##### Extrait du document #####
Les dix artistes de Voir à l’Est, choisis par un jury de pairs, se sont rencontrés à quelques reprises en cours de création pour présenter l’état de leurs recherches, le désir des cocommissaires étant que l’œuvre « de commande » s’inscrive pleinement dans la démarche de chacun. Plusieurs présentent un exercice de variation qui s’appuie sur la forme de l’œuvre source. Par exemple, Michel Lagacé reproduit la structure en neuf parties de Astie (1973) de Jacques Hurtubise ; Pilar Macias reprend la forme fragmentée du bas-relief coloré Peinture en relief (2) (1958) de Mario Merola ; et Fernande Forest emprunte la forme de la cible du Gong (1966) de Claude Tousignant. C’est à l’intérieur de ce cadre strict qu’ils inscrivent leurs préoccupations et leurs manières de faire.
D’autres artistes reprennent plutôt la thématique ou l’imagerie de l’œuvre de la collection : Michel Asselin présente une sculpture évoquant un ruisseau en réponse à la vague géante de Shock wave II (1987), en « shaped canvas », de Catherine Widgery ; et Jacques Thisdel démultiplie le motif du rat qu’on retrouve dans l’énergique composition de la peinture Le rat des villes (1973) de Kittie Bruneau.
Le dialogue qu’instaurent les œuvres de Nadine Boulianne et Mona Massé est moins direct. La première répond à un dessin abstrait de Betty Goodwin (Sans titre, 1981) par une élégante photo (Passage, 2020) où l’on voit deux femmes – ou la même, dédoublée ? – se mouvant autour d’un fauteuil rétro. Entre les lignes droites qui tangentent le geste très expressif de Goodwin et les marques du cadre photographique, duquel déborde l’image de Boulianne, des correspondances complexes s’établissent. De beaux échos se produisent aussi entre le trait vif du fusain et le bougé de la photo, ou encore entre les marques rouges qui couvent sous le noir et les subtiles touches sépia.
#####
» Travail demandé:
**A)** Extrayez du texte sur l'exposition Voir à l'Est le passage compris entre « D’autres artistes reprennent » et « de Kittie Bruneau. », ces deux segments inclus.
**B)** Prolongez le texte sur l'exposition Voir à l'Est en reprenant juste après sa dernière phrase.
Les entrées ne jouent aucun rôle dans ce travail.
##### Contenu présenté #####
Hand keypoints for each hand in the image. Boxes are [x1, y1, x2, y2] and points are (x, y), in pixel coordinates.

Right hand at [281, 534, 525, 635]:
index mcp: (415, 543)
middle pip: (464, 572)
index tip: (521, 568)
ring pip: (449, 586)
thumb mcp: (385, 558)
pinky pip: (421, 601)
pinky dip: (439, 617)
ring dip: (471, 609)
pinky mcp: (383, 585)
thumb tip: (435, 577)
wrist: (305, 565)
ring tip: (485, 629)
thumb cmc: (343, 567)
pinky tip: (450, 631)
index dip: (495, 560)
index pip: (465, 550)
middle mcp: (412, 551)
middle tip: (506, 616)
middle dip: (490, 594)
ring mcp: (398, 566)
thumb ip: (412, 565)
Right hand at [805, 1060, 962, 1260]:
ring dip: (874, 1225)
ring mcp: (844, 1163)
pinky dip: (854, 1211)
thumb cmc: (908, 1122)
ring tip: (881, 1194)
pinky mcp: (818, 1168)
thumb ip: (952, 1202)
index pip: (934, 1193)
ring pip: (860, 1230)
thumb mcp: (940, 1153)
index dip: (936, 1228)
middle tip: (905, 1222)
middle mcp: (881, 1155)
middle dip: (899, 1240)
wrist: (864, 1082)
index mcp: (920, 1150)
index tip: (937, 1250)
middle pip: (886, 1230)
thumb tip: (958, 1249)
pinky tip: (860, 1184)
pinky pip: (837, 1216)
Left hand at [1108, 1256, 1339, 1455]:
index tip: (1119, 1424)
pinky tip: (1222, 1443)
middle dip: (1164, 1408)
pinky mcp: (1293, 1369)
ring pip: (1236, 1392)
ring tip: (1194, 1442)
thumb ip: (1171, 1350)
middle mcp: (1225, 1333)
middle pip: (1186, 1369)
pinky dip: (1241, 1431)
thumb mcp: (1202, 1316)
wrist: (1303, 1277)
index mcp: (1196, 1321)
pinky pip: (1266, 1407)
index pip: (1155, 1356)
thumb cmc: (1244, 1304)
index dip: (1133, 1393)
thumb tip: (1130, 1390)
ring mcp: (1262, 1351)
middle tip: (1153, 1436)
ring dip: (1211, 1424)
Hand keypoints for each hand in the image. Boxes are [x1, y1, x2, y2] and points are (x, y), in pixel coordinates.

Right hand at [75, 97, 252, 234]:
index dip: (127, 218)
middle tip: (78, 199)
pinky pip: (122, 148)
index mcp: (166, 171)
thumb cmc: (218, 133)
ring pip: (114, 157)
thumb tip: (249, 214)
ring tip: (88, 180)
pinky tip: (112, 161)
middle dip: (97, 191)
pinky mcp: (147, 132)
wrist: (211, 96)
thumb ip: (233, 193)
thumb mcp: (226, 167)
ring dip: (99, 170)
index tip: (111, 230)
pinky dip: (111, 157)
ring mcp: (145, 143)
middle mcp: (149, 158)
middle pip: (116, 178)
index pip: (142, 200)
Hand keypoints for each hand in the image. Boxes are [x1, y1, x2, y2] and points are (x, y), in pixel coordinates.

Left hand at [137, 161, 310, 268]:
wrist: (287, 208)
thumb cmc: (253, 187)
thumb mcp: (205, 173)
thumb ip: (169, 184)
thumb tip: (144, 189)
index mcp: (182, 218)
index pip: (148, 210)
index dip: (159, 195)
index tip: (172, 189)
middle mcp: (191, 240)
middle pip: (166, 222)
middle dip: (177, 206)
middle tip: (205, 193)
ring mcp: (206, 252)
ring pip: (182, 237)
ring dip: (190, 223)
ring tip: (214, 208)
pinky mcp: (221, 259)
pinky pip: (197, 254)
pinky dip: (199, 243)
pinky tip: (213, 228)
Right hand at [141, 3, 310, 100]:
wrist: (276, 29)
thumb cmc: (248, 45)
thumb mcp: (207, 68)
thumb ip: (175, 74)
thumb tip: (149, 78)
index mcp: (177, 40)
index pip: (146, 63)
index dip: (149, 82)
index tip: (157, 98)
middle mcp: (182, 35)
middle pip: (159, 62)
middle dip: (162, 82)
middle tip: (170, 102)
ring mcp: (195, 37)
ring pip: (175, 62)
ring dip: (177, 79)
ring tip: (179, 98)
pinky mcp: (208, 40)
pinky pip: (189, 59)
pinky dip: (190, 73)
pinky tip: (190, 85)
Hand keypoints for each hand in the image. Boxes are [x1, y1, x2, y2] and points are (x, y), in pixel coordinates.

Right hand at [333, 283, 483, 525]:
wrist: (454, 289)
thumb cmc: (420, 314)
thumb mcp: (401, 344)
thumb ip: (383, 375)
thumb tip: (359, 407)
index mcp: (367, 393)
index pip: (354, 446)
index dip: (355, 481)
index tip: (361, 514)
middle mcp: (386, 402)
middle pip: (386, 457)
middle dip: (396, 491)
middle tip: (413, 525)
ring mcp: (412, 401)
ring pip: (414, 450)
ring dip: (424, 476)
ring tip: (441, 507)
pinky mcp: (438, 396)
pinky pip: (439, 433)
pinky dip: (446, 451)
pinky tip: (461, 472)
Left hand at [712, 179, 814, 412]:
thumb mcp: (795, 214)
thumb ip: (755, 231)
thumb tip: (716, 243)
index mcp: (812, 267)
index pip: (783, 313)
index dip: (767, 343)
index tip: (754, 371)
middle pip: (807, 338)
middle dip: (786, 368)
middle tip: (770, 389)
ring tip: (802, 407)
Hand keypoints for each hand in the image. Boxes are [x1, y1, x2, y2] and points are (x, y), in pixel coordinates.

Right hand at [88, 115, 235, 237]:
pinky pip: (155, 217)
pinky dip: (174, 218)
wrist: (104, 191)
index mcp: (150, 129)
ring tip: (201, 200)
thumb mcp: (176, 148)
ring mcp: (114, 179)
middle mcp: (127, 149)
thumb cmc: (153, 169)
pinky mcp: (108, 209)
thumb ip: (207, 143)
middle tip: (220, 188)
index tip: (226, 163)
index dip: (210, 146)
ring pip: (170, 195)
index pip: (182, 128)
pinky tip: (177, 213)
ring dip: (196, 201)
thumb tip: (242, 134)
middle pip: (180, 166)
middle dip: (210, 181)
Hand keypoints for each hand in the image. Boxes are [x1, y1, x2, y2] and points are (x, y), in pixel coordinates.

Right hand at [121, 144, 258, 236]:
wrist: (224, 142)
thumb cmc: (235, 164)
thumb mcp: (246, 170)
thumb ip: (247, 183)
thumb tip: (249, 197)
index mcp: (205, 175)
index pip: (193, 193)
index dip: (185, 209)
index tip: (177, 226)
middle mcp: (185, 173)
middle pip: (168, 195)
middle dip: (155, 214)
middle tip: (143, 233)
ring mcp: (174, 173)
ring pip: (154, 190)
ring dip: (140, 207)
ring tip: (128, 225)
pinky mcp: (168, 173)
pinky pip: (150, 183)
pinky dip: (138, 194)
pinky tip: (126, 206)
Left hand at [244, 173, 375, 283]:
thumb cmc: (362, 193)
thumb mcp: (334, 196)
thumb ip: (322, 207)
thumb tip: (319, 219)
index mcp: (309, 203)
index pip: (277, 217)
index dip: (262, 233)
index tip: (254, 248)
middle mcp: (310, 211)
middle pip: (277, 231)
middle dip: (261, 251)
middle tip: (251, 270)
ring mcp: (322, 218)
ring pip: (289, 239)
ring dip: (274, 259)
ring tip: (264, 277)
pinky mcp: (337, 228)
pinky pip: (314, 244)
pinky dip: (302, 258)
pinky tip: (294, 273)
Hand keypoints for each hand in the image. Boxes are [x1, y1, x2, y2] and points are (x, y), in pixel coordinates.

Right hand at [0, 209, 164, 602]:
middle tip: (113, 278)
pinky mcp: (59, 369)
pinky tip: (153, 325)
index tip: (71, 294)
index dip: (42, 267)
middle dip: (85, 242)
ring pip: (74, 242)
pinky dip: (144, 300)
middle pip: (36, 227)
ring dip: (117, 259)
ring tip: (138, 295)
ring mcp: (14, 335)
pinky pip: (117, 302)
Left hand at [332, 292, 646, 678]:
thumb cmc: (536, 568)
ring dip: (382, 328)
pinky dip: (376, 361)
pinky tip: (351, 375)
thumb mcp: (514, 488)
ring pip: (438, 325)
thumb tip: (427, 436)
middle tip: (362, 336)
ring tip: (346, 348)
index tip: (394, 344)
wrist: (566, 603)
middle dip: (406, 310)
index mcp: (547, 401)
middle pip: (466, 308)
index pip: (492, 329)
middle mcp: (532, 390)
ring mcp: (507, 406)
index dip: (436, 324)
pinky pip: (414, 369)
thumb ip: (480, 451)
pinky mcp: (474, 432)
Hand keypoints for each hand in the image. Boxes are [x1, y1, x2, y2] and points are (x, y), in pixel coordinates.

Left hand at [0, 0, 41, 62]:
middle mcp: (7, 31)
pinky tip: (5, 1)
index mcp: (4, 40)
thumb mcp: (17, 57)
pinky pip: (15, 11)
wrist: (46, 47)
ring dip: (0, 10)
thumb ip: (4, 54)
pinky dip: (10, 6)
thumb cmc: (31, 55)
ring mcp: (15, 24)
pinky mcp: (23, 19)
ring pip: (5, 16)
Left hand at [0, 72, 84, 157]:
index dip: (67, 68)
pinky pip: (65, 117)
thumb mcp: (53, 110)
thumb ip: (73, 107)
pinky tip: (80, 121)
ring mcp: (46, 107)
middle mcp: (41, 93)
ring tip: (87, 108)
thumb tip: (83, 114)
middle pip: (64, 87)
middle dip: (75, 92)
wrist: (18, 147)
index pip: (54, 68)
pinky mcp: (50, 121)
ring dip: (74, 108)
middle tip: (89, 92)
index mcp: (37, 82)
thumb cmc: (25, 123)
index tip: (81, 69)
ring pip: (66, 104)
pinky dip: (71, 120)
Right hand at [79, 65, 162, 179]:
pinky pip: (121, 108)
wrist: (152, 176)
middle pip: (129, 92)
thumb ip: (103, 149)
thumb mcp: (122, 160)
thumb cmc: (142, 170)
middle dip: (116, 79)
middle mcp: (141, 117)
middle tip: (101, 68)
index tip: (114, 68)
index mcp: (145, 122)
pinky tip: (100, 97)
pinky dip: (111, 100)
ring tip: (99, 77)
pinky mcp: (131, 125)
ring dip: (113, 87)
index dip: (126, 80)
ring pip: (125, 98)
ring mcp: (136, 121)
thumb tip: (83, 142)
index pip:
#####
» Résultats par tâche:
**A)**
D’autres artistes reprennent plutôt la thématique ou l’imagerie de l’œuvre de la collection : Michel Asselin présente une sculpture évoquant un ruisseau en réponse à la vague géante de Shock wave II (1987), en « shaped canvas », de Catherine Widgery ; et Jacques Thisdel démultiplie le motif du rat qu’on retrouve dans l’énergique composition de la peinture Le rat des villes (1973) de Kittie Bruneau.

**B)**
La proposition de Mona Massé, Souvenir d’un lieu que je n’ai jamais vu # 24 et # 12 (2020), est également astucieuse. En réponse au tableau abstrait de Marcella Maltais (Sans titre, 1966) dans lequel se bousculent des masses blanches et colorées, l’artiste a créé des œuvres à partir de photos de glace et de givre. Huit petits formats nous montrent les photos de départ. Un effet de ravissement est produit par les deux grands formats, fruit d’une superposition d’images. À la fois aériennes et minérales, ces œuvres ont une indéniable qualité picturale. Troquant la peinture contre la photo, la juxtaposition contre le travail par couches et la couleur contre le noir et blanc, Massé prend ses distances avec l’œuvre source, mais en garde une trace fantomatique.
La contribution de Guillaume Dufour Morin, inspirée de l’art participatif et de l’art infiltrant, est d’un type différent. Des trois photos de Serge Tousignant, Dessins solaires # 2, 22 et 24 (1980), présentant des figures géométriques produites par des bâtons de bois plantés dans le sable, il retient avant tout l’attitude de l’artiste qui les a créées et la qualité de son attention (aux ombres, notamment). Faux Tousignant, Escouade de la prolifération compulsive des monuments solaires à Serge Tousignant (2020) est le fruit de la participation de vingt-six personnes qui ont accepté de faire de faux Tousignant ainsi qu’une œuvre de leur cru, celle-ci inspirée de l’artiste. L’ensemble des ombres épinglées à la manière de Tousignant se trouvent réunies dans une vidéo. On peut voir dans cette œuvre une mise en abyme de l’intention de départ des cocommissaires à la source de Confluences : une incitation à s’imprégner de la sensibilité de l’autre, à se décentrer, pour susciter une réactivation du regard.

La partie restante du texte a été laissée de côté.